§ DIRECTIONS FOR THIS TASK: When a line below holds the string "anchor", show that line.

§ RECORDS:
⟨

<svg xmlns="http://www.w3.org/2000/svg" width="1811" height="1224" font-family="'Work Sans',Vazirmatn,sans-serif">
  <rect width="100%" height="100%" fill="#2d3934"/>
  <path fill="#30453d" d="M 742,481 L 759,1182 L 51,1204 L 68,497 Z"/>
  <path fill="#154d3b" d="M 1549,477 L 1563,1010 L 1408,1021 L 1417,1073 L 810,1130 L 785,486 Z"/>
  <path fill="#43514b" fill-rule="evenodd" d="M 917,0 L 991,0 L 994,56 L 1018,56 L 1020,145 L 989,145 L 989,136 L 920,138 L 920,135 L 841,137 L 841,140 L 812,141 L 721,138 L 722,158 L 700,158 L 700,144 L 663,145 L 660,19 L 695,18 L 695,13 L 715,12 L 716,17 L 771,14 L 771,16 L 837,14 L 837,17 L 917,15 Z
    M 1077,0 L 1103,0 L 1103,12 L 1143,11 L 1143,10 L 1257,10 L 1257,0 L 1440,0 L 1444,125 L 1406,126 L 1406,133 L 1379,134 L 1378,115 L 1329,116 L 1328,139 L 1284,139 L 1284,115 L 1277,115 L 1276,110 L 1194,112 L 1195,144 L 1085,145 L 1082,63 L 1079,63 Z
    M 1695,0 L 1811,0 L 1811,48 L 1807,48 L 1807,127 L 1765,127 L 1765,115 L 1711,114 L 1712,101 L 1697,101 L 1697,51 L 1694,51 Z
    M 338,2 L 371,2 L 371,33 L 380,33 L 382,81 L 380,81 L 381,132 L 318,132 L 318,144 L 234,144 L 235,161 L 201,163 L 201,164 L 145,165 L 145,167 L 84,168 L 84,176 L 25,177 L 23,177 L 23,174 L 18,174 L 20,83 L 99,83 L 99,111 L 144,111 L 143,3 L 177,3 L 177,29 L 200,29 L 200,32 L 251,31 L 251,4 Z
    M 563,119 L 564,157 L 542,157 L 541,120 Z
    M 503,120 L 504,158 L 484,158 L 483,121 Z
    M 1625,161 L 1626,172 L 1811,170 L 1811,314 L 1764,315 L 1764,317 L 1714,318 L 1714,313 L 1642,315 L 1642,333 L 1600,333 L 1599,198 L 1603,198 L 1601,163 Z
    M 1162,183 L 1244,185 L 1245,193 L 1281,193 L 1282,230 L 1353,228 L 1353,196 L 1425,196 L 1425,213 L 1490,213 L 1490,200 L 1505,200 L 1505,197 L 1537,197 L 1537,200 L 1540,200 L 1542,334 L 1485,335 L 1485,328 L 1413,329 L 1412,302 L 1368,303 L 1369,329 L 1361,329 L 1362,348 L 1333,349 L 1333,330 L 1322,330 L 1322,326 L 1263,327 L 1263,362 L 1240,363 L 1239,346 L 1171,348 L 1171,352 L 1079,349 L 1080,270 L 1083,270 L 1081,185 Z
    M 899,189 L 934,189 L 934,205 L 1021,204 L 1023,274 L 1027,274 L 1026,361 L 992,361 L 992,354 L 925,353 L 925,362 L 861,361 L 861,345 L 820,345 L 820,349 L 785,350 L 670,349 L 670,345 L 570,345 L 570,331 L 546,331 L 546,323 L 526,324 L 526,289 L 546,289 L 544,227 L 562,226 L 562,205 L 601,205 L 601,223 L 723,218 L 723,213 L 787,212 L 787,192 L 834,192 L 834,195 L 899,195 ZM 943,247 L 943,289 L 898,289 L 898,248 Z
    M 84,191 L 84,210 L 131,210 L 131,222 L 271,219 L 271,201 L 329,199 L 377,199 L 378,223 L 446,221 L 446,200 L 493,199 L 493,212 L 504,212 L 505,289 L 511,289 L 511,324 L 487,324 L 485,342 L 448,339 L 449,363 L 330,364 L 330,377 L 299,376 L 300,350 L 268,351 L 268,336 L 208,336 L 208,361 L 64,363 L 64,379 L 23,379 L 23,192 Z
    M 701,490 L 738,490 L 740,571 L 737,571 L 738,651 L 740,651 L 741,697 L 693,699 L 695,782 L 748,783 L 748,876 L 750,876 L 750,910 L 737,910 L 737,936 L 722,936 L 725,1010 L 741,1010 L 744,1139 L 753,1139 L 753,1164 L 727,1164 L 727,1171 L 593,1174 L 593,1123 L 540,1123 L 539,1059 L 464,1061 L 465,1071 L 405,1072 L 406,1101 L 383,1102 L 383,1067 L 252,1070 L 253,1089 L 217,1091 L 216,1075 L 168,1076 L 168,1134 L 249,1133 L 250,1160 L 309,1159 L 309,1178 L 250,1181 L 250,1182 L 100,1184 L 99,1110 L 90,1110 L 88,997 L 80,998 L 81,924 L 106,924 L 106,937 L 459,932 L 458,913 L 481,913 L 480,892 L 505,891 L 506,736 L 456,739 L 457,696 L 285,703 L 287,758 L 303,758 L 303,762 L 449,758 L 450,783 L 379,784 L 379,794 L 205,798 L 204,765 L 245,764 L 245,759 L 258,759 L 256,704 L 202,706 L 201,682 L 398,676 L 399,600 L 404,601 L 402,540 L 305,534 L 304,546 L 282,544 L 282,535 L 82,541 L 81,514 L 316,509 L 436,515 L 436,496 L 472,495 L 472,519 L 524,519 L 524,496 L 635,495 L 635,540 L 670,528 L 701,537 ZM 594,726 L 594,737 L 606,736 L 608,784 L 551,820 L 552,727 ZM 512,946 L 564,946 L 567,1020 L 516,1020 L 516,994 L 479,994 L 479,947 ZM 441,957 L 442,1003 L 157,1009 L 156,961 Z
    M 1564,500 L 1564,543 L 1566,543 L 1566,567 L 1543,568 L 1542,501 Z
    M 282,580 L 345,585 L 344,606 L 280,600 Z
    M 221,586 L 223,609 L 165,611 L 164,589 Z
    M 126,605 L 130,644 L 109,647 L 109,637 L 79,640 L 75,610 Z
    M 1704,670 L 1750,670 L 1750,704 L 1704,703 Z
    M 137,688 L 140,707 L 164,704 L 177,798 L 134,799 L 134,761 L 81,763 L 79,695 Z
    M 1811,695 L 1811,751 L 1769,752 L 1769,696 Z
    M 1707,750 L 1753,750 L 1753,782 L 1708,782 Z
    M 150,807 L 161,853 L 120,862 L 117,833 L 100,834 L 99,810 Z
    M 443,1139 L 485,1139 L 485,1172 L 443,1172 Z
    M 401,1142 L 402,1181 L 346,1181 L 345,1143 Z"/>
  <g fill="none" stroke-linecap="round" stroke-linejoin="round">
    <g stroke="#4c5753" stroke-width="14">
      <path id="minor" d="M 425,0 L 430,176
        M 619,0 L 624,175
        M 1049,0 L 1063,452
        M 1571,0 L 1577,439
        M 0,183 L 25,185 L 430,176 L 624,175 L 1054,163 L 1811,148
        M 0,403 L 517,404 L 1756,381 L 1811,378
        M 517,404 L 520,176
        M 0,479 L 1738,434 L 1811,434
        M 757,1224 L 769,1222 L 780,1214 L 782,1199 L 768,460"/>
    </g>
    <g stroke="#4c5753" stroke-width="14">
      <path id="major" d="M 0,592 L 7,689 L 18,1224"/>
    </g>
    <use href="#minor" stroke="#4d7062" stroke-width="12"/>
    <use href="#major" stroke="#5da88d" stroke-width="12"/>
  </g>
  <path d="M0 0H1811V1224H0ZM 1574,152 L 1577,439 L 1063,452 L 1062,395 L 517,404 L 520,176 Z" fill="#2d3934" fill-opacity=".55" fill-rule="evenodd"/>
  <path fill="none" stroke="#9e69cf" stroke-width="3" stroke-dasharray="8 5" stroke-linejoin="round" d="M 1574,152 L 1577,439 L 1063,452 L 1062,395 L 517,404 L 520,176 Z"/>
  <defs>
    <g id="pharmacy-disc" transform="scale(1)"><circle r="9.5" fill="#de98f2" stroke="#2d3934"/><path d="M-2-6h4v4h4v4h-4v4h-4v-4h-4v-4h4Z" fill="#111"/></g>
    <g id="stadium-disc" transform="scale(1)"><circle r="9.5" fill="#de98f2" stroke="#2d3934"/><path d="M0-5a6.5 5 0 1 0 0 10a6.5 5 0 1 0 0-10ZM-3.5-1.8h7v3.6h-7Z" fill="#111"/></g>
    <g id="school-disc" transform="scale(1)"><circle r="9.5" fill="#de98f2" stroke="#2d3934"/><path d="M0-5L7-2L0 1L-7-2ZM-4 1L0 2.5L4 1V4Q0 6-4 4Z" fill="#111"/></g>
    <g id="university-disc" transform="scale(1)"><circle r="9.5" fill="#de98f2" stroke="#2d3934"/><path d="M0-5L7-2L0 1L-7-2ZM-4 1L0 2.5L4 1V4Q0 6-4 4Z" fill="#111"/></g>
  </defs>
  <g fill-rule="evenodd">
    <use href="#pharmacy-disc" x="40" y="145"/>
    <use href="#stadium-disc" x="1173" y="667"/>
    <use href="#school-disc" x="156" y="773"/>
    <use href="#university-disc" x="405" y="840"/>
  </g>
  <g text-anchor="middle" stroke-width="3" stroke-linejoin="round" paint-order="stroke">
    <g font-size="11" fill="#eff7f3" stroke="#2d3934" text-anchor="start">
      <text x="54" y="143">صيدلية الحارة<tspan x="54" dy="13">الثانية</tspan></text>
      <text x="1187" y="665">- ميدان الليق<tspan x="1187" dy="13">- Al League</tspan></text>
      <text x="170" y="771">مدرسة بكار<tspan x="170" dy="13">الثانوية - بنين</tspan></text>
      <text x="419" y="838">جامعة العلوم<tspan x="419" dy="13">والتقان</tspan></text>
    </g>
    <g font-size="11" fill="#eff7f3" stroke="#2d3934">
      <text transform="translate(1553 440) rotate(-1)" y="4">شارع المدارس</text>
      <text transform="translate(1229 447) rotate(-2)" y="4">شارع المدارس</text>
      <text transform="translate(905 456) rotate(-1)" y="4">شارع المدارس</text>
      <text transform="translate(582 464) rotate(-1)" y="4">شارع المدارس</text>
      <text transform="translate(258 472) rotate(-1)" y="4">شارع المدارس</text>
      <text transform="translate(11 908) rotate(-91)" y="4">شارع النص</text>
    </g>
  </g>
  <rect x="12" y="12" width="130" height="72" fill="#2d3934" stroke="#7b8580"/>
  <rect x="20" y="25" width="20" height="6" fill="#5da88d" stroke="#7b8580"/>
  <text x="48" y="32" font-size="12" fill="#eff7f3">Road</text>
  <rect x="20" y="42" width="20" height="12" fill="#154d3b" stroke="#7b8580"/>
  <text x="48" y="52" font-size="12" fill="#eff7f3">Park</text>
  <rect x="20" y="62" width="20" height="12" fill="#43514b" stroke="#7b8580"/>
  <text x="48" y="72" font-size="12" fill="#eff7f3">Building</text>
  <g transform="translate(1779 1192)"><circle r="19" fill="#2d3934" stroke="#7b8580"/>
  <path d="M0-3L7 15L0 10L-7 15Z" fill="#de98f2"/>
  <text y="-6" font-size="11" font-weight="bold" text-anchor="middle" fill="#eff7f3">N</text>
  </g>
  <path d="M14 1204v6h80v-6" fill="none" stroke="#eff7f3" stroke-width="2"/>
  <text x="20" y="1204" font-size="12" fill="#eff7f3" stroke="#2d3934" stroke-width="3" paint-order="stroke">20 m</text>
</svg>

⟩

§ SOLUTION TO THE PROBLEM:
  <g text-anchor="middle" stroke-width="3" stroke-linejoin="round" paint-order="stroke">
    <g font-size="11" fill="#eff7f3" stroke="#2d3934" text-anchor="start">
  <text y="-6" font-size="11" font-weight="bold" text-anchor="middle" fill="#eff7f3">N</text>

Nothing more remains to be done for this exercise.